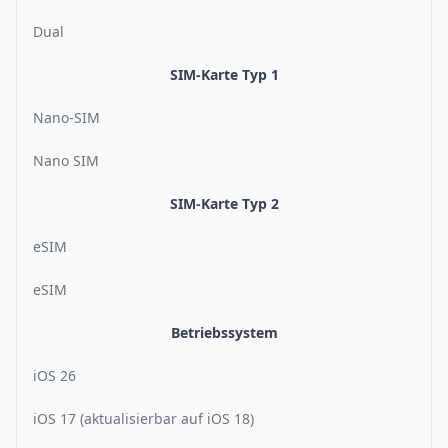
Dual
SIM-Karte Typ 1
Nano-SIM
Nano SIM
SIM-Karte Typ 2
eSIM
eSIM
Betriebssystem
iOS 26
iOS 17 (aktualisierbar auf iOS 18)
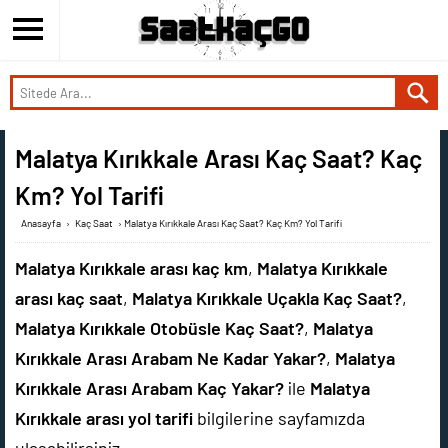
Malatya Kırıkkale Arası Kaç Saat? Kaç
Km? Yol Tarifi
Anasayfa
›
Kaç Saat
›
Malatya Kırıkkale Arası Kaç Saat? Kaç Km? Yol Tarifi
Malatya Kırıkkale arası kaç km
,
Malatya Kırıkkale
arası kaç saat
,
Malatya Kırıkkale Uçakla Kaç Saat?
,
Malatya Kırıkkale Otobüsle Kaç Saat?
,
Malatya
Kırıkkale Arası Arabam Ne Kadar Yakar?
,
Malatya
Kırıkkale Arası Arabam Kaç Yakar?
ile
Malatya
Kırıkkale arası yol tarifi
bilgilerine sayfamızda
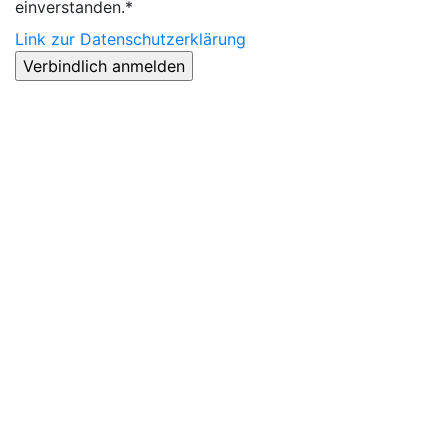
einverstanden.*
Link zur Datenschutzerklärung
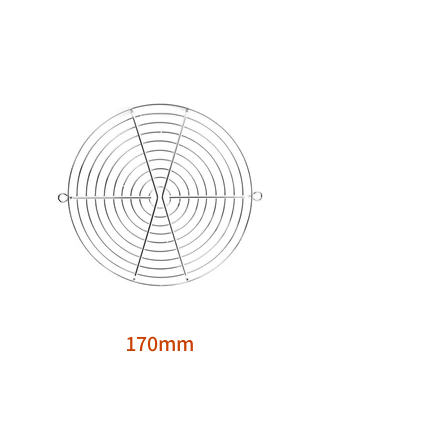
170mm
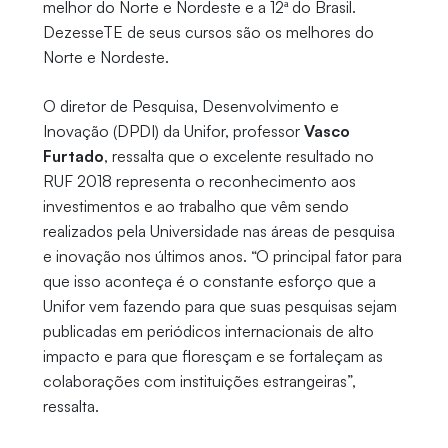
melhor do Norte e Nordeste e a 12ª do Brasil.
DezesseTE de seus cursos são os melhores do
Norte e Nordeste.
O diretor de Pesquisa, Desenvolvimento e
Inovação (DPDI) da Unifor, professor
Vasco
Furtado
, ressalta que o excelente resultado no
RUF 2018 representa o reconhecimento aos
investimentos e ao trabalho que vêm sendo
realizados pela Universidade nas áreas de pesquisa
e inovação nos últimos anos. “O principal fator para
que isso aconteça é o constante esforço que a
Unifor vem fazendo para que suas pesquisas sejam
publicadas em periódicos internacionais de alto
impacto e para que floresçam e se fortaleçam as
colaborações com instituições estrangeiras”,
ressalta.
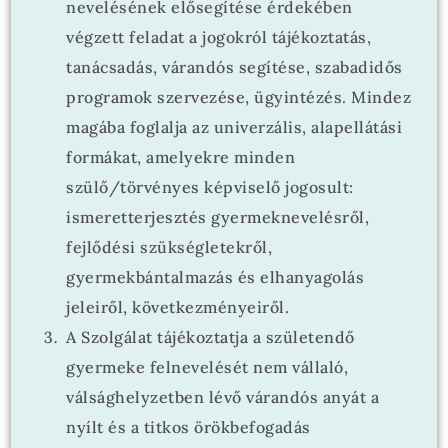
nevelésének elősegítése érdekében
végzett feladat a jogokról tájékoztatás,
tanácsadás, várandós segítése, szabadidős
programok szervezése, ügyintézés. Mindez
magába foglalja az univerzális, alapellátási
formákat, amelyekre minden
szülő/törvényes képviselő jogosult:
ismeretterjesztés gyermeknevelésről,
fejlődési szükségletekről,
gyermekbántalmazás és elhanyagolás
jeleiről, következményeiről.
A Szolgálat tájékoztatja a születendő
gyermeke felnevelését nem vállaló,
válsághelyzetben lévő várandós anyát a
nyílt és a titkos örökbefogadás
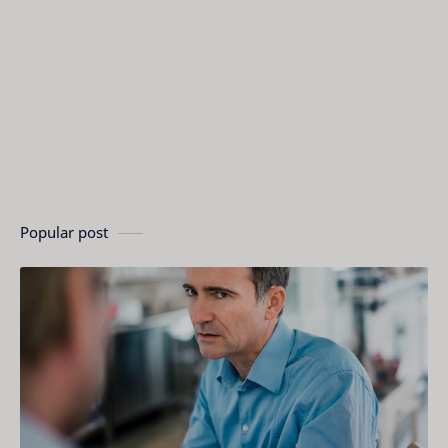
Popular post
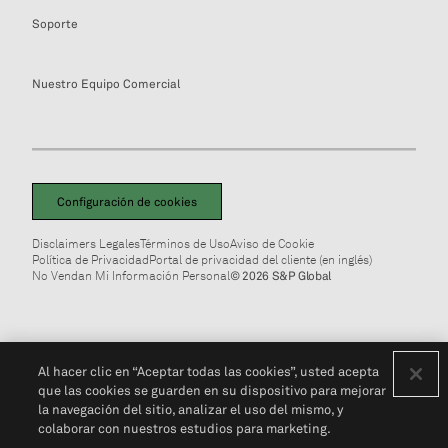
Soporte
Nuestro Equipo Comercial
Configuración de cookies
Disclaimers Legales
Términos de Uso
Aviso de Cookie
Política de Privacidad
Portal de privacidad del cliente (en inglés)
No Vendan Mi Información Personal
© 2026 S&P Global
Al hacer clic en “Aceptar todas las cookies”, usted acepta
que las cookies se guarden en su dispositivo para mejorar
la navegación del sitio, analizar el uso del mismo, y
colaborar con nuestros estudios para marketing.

--

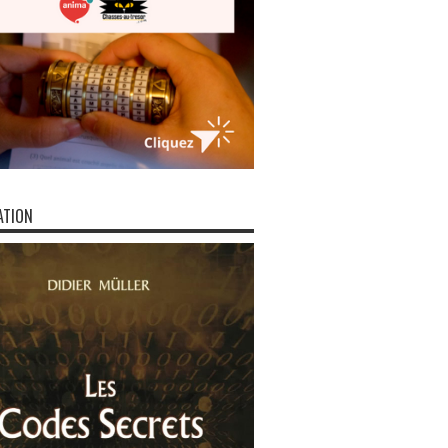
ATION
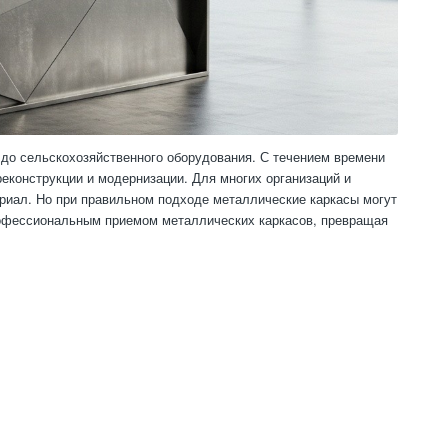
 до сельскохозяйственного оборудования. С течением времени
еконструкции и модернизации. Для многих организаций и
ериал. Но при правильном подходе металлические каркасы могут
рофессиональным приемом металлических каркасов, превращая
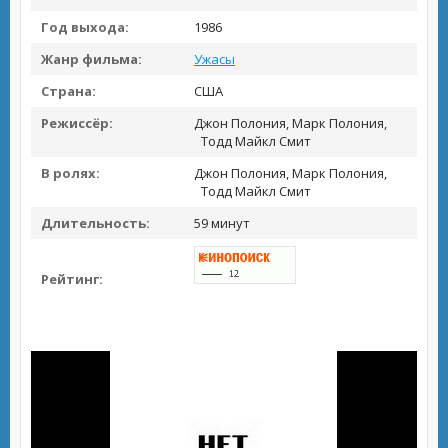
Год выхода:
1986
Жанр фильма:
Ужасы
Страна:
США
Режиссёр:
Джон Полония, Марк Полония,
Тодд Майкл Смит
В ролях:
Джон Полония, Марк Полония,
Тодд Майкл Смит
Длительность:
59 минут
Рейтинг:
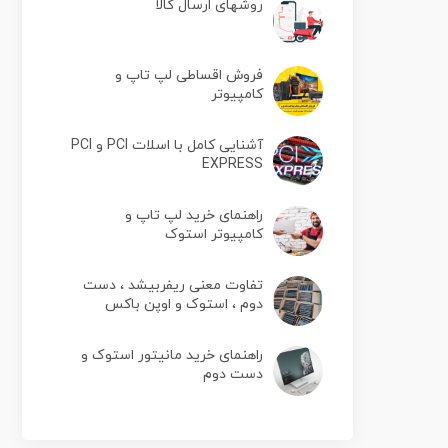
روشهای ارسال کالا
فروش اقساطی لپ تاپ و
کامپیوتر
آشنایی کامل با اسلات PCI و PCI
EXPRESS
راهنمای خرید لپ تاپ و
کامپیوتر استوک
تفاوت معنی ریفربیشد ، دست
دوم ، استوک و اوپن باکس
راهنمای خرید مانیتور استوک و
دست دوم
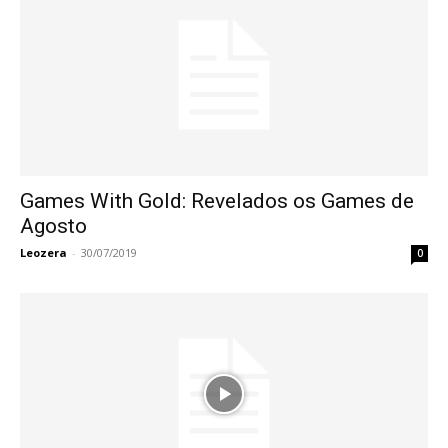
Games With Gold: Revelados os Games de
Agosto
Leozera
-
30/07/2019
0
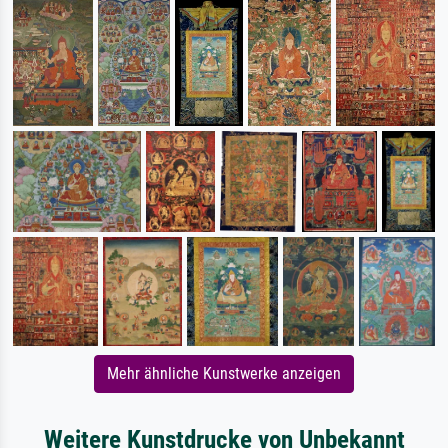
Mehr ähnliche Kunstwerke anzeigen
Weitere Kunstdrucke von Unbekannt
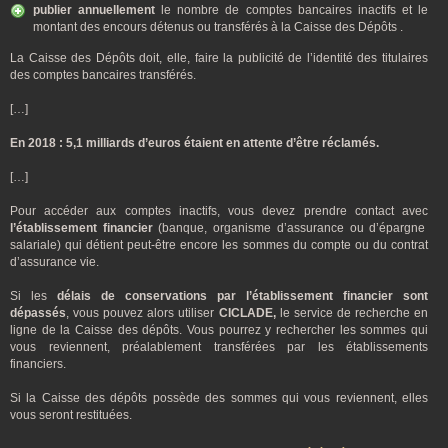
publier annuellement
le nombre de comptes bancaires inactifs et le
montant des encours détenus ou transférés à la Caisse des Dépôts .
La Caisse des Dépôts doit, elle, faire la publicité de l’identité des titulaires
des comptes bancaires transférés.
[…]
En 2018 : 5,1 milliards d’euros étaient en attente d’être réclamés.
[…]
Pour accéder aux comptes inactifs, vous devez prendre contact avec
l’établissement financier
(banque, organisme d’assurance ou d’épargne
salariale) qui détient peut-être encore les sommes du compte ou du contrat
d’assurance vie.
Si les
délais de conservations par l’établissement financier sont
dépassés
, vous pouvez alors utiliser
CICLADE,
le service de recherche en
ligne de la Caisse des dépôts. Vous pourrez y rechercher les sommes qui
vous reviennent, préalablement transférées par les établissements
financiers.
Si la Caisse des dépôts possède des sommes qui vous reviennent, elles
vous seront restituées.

---

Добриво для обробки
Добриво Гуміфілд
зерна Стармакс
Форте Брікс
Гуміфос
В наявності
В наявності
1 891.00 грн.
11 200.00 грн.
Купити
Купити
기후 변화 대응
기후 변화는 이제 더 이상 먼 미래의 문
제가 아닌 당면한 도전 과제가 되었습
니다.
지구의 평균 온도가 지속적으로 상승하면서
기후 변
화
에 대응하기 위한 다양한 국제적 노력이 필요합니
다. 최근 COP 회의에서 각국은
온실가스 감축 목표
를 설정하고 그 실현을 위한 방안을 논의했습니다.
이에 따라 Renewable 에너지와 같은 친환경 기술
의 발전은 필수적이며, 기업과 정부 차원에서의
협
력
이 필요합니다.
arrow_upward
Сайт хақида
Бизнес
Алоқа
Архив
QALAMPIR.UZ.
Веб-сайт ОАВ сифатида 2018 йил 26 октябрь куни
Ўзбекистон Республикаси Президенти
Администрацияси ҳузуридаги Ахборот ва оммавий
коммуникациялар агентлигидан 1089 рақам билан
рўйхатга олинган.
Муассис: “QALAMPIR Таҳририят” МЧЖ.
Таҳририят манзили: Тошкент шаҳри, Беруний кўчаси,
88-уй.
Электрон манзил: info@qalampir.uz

**Work to be completed**
Find every line in the rows above that contains the word "Malatya" and copy each one out in full.

**Result**
Malatya Kırıkkale Arası Kaç Saat? Kaç
Malatya Kırıkkale Arası Kaç Saat? Kaç Km? Yol Tarifi
Malatya Kırıkkale arası kaç km
Malatya Kırıkkale
Malatya Kırıkkale Uçakla Kaç Saat?
Malatya Kırıkkale Otobüsle Kaç Saat?
Malatya
Malatya
Malatya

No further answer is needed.